Records from a dataset:
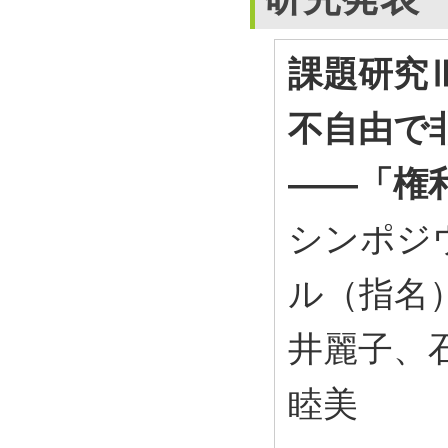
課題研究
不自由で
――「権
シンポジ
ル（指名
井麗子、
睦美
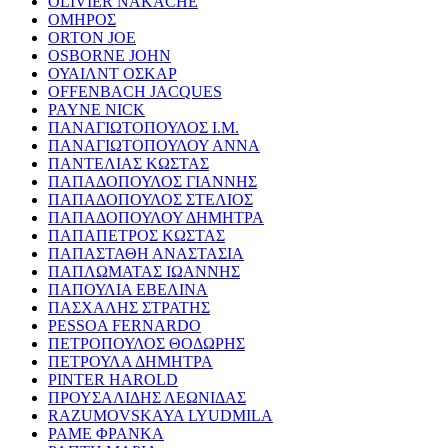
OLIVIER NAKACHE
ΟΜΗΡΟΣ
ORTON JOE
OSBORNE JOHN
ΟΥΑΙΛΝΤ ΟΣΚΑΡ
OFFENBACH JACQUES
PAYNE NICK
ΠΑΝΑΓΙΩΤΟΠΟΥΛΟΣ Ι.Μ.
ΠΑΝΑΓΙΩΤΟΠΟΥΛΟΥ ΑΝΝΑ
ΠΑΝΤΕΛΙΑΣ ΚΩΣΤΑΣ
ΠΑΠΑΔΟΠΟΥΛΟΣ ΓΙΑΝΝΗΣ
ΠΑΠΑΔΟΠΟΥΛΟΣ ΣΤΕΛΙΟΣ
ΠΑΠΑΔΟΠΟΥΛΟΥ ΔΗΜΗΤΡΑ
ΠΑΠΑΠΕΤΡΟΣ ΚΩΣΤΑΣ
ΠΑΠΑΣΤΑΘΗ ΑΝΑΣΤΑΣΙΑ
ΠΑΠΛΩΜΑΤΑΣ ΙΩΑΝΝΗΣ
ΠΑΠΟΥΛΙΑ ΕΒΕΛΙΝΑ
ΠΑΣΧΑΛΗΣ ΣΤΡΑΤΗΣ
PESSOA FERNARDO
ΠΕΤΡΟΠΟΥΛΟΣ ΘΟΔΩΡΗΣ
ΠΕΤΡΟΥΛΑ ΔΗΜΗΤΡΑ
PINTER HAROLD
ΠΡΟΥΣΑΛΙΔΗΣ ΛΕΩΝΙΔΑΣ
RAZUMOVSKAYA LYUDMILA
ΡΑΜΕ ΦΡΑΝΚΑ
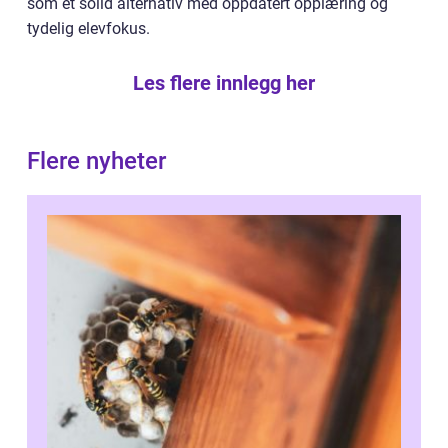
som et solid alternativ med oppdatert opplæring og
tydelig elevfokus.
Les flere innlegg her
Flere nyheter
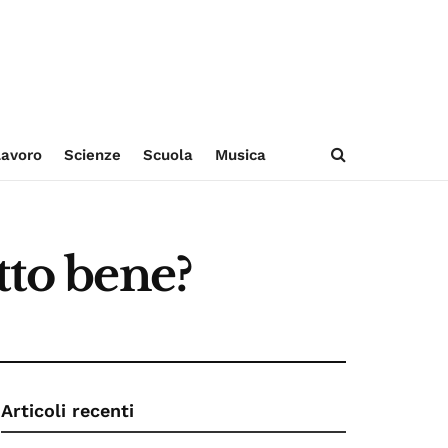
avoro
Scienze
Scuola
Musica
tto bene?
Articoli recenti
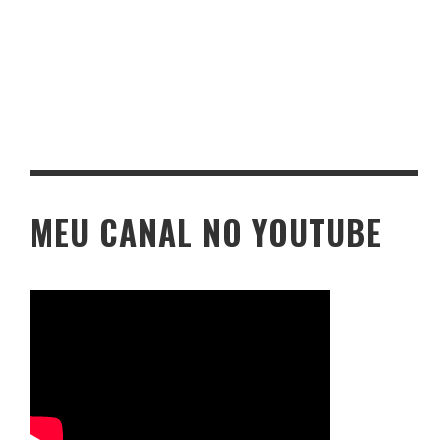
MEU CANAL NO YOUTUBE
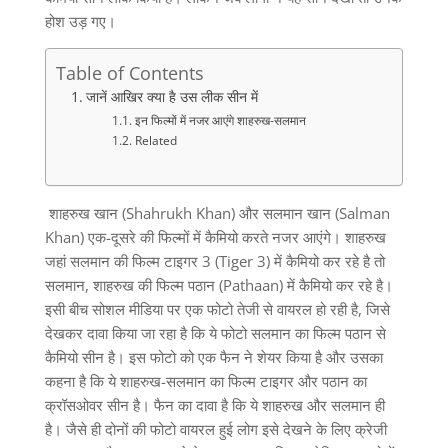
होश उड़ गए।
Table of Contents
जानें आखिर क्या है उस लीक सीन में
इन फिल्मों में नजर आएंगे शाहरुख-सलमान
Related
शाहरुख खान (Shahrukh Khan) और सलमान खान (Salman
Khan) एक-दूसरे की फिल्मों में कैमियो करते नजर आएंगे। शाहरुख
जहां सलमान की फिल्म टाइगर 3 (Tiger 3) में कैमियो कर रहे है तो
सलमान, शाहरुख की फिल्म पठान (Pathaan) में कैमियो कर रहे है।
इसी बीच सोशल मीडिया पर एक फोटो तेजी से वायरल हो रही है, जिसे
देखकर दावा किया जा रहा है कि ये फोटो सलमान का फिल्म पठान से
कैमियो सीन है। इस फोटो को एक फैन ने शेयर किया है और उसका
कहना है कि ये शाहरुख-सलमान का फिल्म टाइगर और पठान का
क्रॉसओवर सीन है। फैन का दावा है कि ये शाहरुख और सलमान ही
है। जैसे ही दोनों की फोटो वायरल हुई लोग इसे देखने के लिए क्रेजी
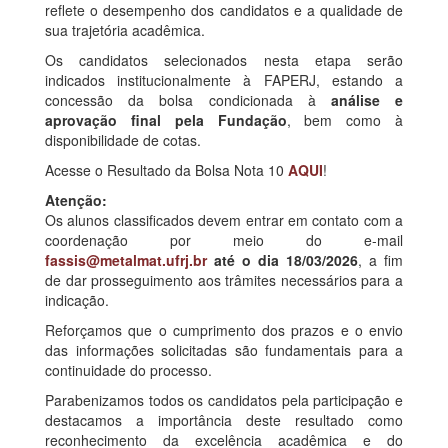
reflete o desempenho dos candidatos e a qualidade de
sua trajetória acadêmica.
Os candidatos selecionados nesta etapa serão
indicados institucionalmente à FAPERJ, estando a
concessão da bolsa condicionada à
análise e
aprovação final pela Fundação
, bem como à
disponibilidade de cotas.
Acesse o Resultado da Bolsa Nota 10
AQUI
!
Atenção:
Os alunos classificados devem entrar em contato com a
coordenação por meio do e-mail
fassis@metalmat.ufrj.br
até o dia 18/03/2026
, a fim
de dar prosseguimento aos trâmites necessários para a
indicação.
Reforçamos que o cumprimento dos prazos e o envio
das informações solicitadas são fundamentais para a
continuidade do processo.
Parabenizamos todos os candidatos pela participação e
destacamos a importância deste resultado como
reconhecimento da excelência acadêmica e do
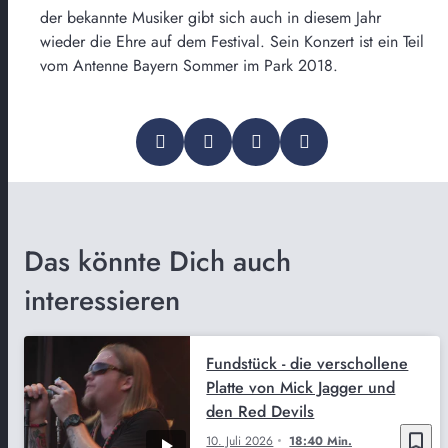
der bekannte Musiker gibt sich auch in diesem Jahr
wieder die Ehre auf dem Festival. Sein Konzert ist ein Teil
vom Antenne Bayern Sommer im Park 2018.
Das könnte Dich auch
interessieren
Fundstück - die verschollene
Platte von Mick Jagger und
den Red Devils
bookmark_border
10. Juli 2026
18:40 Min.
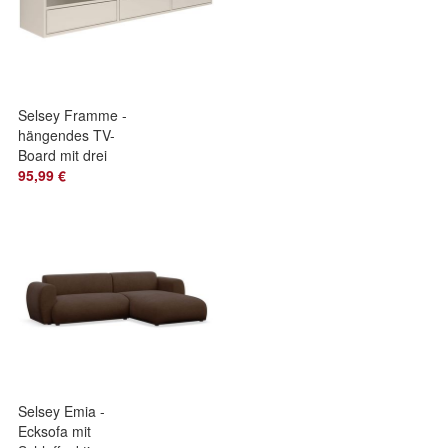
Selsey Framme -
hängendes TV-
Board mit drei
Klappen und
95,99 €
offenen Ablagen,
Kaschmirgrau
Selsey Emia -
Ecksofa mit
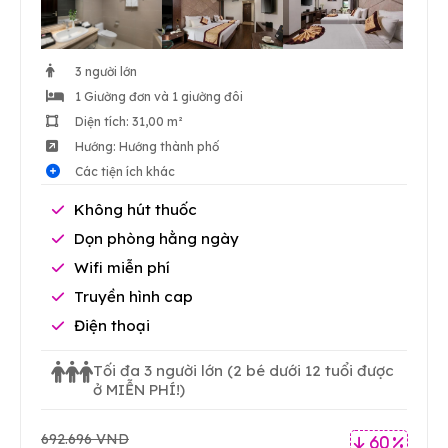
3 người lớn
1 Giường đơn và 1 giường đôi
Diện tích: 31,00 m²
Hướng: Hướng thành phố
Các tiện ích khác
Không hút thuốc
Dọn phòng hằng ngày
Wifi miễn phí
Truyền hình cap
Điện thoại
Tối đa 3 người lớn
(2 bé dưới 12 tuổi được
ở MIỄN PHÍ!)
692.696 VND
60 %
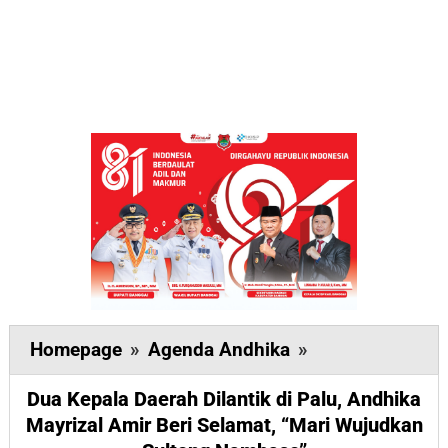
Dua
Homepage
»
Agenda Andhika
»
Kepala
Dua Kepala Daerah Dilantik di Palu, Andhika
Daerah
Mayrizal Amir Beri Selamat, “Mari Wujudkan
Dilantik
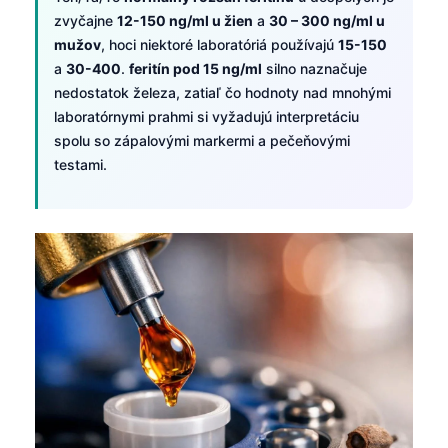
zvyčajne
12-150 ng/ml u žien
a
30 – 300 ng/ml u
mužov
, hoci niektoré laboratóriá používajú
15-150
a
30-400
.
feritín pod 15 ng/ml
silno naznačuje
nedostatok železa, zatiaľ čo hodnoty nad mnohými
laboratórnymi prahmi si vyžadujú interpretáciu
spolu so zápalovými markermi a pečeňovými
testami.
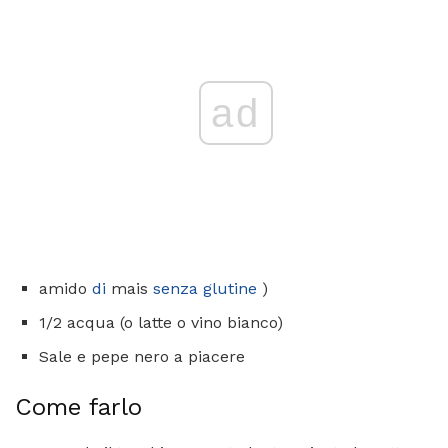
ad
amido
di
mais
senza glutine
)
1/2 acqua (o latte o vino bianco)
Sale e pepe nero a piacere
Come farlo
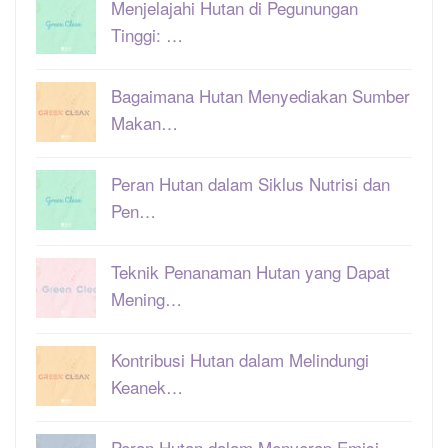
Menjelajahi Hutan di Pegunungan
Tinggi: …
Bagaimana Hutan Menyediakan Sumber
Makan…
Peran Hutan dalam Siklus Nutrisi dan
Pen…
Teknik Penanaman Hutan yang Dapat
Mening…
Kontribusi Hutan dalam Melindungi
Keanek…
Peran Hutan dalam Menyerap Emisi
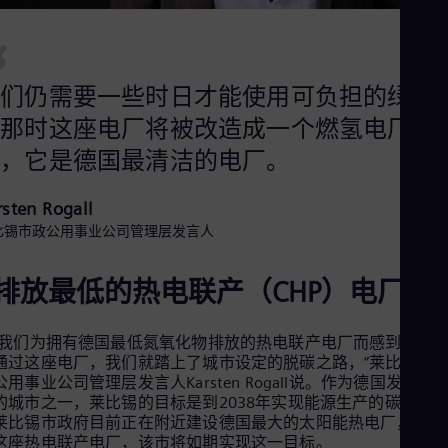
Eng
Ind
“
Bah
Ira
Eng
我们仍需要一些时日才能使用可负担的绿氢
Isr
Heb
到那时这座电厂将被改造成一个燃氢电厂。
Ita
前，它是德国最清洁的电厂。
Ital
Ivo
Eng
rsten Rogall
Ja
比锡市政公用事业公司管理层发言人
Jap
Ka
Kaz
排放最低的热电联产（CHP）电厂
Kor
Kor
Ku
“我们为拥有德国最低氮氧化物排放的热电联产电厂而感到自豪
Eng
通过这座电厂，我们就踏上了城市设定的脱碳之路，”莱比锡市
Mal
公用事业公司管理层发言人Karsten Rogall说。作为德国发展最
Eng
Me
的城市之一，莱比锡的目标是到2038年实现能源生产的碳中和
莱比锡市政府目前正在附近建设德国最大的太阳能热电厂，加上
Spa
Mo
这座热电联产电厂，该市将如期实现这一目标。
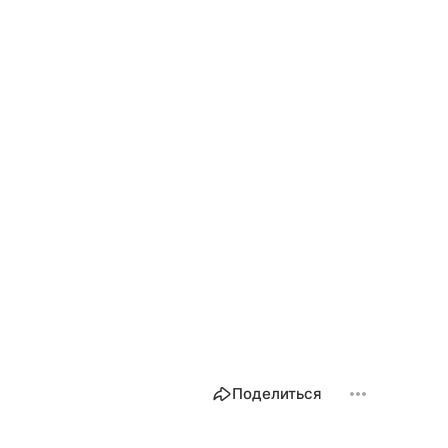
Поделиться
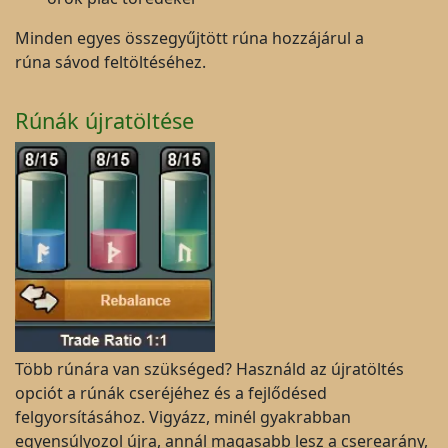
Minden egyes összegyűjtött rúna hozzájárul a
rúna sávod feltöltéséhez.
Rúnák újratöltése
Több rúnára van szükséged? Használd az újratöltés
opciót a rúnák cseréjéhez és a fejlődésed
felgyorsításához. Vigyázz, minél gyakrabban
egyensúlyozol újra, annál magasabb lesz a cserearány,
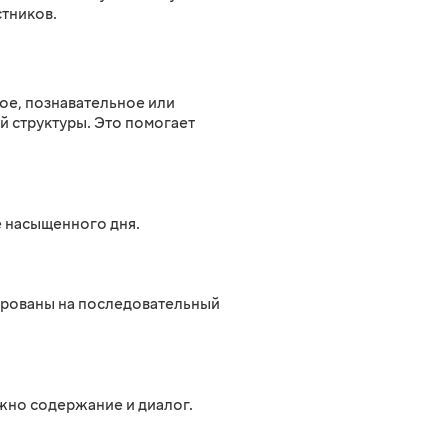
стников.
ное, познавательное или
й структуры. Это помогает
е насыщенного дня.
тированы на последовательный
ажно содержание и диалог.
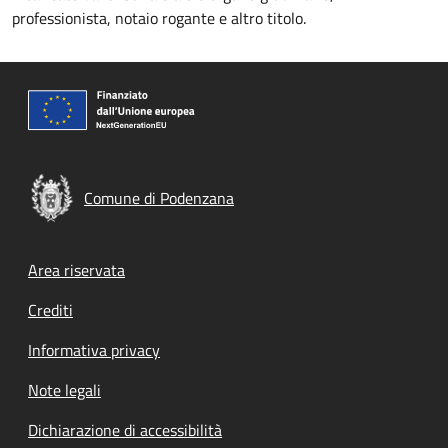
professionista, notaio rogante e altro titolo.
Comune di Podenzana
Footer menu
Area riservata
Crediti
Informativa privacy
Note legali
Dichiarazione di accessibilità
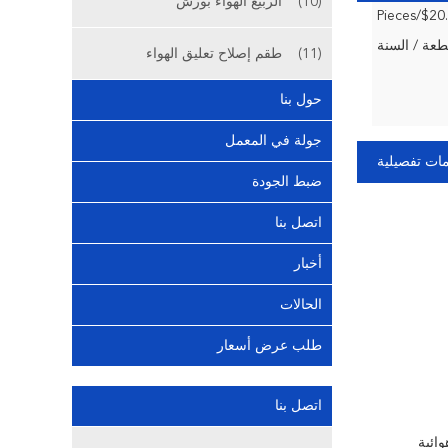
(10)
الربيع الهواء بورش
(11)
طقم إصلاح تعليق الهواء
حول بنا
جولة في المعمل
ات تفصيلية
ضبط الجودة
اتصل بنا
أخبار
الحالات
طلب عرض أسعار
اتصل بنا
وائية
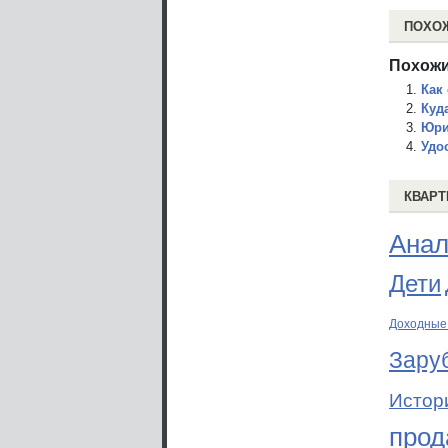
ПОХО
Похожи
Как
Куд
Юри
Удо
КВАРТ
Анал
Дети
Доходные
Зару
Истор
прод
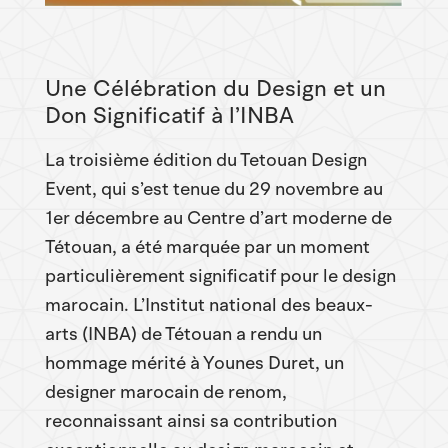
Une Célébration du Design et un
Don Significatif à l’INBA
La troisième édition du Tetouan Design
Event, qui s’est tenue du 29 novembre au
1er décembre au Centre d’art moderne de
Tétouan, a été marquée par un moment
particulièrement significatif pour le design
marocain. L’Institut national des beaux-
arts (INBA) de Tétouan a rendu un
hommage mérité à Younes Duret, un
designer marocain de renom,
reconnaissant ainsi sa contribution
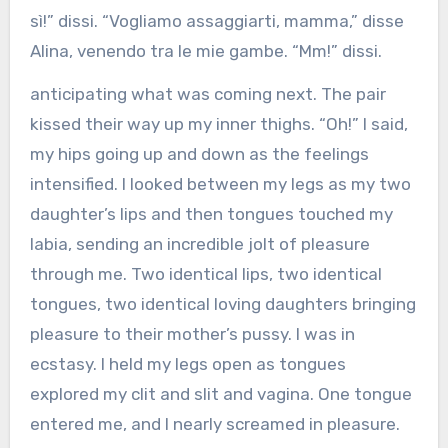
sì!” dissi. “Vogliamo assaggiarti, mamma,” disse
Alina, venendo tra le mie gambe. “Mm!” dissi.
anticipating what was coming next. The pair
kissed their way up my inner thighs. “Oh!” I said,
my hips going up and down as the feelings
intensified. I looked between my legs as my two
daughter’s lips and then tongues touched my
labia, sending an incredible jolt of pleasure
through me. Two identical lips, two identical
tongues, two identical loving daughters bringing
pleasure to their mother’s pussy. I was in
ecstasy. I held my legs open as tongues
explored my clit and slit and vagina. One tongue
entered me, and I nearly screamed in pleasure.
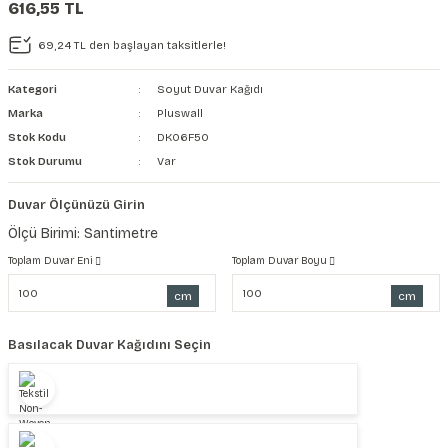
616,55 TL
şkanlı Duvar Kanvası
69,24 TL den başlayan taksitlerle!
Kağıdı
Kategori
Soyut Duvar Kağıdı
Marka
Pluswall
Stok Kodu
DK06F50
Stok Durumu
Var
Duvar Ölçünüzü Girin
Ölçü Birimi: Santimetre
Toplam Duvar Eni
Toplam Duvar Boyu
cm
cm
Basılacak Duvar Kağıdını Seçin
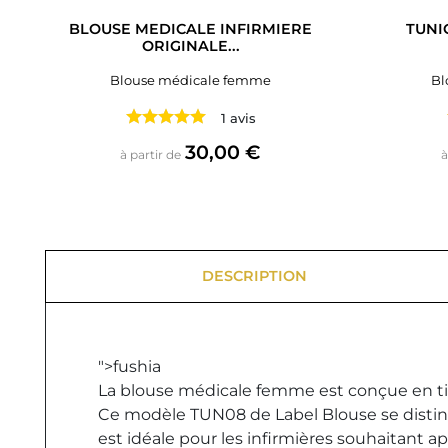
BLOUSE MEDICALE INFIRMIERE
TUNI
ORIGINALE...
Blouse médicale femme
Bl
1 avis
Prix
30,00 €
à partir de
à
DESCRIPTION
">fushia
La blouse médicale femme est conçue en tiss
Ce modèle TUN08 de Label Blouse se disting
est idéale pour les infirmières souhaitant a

To do: Lines above with the string "Hutan" need to be found and copied.

Output for this exercise:
Menjelajahi Hutan di Pegunungan
Bagaimana Hutan Menyediakan Sumber
Peran Hutan dalam Siklus Nutrisi dan
Teknik Penanaman Hutan yang Dapat
Kontribusi Hutan dalam Melindungi
Peran Hutan dalam Menyerap Emisi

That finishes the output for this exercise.